DOT using brine to pre-treat major roads

By: Erin Coleman

Updated:

FOREST PARK, Ga. - For the first time, the Georgia Department of Transportation is using brine to pretreat all of the major roads.  So far this winter season, GDOT has sprayed well over 100,000 gallons of the salt solution before any precipitation falls. It’s a new practice not everyone is used to seeing.
 
“If it’s going to help improve the roads, I mean, last year was such a mess in Atlanta, so why not?” driver Ashley Pittman said.

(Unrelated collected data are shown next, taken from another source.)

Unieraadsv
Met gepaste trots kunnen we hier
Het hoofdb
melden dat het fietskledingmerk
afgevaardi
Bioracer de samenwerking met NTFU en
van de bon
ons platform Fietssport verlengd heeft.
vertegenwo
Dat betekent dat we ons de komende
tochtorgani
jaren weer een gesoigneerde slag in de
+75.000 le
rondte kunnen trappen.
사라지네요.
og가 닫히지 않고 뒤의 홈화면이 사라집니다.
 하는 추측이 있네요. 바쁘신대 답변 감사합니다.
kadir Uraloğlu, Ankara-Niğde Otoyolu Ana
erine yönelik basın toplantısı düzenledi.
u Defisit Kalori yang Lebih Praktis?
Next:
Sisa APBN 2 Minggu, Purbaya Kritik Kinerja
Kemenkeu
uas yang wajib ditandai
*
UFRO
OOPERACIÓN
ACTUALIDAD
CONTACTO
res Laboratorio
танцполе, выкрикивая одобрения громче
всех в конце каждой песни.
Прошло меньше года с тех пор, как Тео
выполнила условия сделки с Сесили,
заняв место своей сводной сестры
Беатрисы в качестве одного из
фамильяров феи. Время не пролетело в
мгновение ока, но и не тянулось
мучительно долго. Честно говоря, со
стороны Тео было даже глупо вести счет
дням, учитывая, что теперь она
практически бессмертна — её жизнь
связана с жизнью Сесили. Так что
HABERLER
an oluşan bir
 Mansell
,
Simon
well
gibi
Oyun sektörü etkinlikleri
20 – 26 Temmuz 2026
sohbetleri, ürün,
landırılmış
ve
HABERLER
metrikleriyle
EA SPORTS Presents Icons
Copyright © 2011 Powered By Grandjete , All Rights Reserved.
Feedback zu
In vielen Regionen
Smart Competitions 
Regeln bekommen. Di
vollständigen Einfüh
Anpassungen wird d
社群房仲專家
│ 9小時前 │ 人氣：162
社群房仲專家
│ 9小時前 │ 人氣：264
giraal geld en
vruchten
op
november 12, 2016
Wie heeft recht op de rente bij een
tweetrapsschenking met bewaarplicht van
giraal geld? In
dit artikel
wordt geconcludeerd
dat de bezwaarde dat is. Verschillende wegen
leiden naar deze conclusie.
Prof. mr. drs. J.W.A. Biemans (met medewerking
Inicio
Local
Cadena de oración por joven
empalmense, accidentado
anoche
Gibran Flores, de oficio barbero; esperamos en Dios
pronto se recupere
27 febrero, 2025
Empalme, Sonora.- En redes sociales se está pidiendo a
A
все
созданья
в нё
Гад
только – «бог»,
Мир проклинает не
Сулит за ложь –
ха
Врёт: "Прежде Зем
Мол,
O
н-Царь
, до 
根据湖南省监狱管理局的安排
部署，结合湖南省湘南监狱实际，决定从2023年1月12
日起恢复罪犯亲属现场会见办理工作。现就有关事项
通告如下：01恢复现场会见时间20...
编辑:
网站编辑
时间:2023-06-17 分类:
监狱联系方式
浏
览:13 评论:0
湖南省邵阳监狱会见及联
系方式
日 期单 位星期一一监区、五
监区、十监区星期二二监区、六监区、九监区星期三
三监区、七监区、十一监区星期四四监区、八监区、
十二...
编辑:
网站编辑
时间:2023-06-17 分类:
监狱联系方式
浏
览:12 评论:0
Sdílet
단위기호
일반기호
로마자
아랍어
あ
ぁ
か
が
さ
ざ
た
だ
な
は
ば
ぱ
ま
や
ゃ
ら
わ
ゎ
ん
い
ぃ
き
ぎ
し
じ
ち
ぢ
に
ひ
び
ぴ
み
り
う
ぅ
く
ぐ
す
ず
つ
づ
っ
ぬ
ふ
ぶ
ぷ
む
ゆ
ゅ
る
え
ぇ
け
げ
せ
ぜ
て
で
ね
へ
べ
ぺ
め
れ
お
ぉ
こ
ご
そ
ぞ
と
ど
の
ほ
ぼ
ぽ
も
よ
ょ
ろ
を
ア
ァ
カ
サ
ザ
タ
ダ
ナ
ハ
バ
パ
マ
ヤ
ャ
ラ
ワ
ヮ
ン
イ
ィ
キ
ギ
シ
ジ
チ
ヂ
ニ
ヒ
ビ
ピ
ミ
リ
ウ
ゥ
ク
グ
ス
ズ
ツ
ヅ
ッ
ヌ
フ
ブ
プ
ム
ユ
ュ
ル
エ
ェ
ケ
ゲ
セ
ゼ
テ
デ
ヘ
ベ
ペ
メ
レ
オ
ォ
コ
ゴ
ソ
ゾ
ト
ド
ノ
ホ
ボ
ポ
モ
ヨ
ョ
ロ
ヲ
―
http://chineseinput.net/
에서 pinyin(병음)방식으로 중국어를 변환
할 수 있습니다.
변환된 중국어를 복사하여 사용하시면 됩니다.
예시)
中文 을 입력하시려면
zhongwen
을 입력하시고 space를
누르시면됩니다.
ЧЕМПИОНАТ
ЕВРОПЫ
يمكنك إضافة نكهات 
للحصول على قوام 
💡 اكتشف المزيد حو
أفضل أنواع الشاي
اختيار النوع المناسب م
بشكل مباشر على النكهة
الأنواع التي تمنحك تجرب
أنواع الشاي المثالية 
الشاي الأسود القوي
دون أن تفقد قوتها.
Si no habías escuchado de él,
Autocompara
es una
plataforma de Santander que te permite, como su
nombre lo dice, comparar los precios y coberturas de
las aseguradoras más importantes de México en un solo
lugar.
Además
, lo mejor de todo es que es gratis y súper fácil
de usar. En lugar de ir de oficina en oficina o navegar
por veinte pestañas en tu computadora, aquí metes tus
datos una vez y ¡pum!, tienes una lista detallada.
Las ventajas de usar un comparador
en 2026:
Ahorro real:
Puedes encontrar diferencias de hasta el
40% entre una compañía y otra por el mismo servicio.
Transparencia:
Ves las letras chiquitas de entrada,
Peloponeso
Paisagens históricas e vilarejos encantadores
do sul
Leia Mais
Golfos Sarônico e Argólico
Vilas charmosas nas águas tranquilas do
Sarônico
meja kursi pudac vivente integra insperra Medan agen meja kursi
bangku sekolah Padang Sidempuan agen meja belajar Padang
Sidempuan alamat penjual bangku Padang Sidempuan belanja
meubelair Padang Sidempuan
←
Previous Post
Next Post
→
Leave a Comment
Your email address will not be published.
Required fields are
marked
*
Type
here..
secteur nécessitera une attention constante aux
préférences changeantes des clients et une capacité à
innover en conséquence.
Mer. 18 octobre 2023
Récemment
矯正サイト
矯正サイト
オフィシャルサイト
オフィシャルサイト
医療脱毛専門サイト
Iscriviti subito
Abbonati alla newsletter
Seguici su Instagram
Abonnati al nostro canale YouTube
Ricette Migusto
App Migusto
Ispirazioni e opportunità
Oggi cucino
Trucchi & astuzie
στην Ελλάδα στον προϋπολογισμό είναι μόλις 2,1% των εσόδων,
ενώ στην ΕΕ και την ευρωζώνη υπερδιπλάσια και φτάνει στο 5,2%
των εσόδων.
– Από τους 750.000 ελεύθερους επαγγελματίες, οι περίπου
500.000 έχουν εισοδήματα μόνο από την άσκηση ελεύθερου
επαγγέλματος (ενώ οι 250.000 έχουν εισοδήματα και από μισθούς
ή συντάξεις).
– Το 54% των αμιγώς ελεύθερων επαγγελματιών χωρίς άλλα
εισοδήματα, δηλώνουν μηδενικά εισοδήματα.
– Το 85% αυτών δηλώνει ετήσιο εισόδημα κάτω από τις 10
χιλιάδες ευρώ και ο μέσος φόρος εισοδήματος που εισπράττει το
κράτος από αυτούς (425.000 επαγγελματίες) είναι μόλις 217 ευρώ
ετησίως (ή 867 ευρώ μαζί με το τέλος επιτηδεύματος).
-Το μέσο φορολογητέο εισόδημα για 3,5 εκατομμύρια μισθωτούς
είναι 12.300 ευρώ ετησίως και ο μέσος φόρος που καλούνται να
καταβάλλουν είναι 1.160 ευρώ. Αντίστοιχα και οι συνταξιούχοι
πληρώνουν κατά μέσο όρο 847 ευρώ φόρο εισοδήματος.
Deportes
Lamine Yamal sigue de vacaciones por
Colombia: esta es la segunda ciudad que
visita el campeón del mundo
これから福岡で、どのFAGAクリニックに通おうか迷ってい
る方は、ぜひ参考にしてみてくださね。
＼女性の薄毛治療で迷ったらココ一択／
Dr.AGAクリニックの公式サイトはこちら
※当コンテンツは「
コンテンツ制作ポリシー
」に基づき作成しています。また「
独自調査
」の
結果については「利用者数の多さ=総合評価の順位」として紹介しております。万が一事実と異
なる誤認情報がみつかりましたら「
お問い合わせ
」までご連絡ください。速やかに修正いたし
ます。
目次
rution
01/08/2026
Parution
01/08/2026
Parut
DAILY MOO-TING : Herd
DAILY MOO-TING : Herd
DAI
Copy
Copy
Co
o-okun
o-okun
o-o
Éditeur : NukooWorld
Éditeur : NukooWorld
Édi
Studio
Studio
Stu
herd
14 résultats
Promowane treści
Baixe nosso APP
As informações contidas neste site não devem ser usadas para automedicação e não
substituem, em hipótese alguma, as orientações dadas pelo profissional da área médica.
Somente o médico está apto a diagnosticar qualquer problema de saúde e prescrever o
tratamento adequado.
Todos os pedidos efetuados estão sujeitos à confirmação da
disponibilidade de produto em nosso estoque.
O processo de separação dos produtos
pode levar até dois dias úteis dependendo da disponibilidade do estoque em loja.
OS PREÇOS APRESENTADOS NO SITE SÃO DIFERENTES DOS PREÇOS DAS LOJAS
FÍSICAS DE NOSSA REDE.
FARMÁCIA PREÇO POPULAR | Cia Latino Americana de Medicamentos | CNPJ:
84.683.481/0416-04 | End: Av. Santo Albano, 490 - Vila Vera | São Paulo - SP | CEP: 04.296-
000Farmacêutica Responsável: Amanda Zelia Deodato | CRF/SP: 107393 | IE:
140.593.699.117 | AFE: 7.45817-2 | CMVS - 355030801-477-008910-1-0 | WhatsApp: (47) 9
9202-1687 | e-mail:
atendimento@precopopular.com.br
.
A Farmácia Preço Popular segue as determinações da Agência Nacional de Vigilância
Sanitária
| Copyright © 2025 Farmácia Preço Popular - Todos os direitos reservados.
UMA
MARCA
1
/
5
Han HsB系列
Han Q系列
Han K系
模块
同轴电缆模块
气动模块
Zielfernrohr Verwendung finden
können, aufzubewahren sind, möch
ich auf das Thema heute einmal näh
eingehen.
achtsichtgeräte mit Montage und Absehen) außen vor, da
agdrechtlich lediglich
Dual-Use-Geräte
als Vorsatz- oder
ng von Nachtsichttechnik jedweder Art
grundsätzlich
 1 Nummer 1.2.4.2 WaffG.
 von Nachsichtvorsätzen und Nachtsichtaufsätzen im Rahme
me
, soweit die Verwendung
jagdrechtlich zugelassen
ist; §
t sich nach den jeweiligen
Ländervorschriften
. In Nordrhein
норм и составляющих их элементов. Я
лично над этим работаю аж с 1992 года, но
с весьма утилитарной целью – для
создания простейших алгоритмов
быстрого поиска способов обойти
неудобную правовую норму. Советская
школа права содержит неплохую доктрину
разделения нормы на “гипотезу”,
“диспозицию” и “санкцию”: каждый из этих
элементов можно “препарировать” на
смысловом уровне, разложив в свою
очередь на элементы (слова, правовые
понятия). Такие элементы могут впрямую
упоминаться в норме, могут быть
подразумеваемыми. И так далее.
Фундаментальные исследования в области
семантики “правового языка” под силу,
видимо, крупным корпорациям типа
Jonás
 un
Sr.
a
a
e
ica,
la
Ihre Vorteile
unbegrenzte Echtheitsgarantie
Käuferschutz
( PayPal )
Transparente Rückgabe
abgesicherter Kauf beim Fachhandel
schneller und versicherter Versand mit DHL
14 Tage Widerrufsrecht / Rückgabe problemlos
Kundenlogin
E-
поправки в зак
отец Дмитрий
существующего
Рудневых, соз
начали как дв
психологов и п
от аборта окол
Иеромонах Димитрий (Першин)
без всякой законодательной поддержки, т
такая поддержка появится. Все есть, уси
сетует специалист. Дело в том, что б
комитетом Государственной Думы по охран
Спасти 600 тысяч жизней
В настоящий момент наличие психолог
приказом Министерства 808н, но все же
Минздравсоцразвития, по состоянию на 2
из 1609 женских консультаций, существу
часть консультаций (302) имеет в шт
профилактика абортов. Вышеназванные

STORY: Winter Storm Warning in effect for north Georgia

DOWNLOAD: Severe Weather Team 2 App 


Channel 2 Action News went to the GDOT maintenance facility in Forest Park where they’re making the salt and water mixture. The brine prevents ice and snow from sticking as fast to the roads, allowing crews extra time to get a leg up on any storm. Several viewers have called and emailed asking questions about the new practice. The number one question: Is brine safe for the roads? Will the roads begin to crumble in several months or years because of it? DOT leaders said their research indicates the roads will be fine.
 
“Obviously, states up north use this very successfully, and they’re using it weekly during the season,” spokeswoman Natalie Dale said. “We don’t have to use it that much, and we are fortunate because long term, year after year after year, it could cause some corrosiveness to the pavement, but we’re not using it that much.”
 
Dale also explained that using the brine before the storm means they can put down less salt and gravel during the storm. That rock salt is one reason why we see many potholes after crews have plowed. The brine solution goes down 24 hours in advance.
 
“That gives it time to set on the road, seep into the road, and get just ahead of the storm, to where you have an effective brine treatment (and are) not caught off guard by the storm,” Dale said.
 
Drivers said they’ll wait to see if the solution works. GDOT said it already is.
 
“We are seeing great results, because our temperatures reached freezing, and we had a lot of precipitation left on road, lot of moisture, but we didn’t see the iciness that we would have seen had we not had that layer of defense. So this is a positive step for us,” Dale said.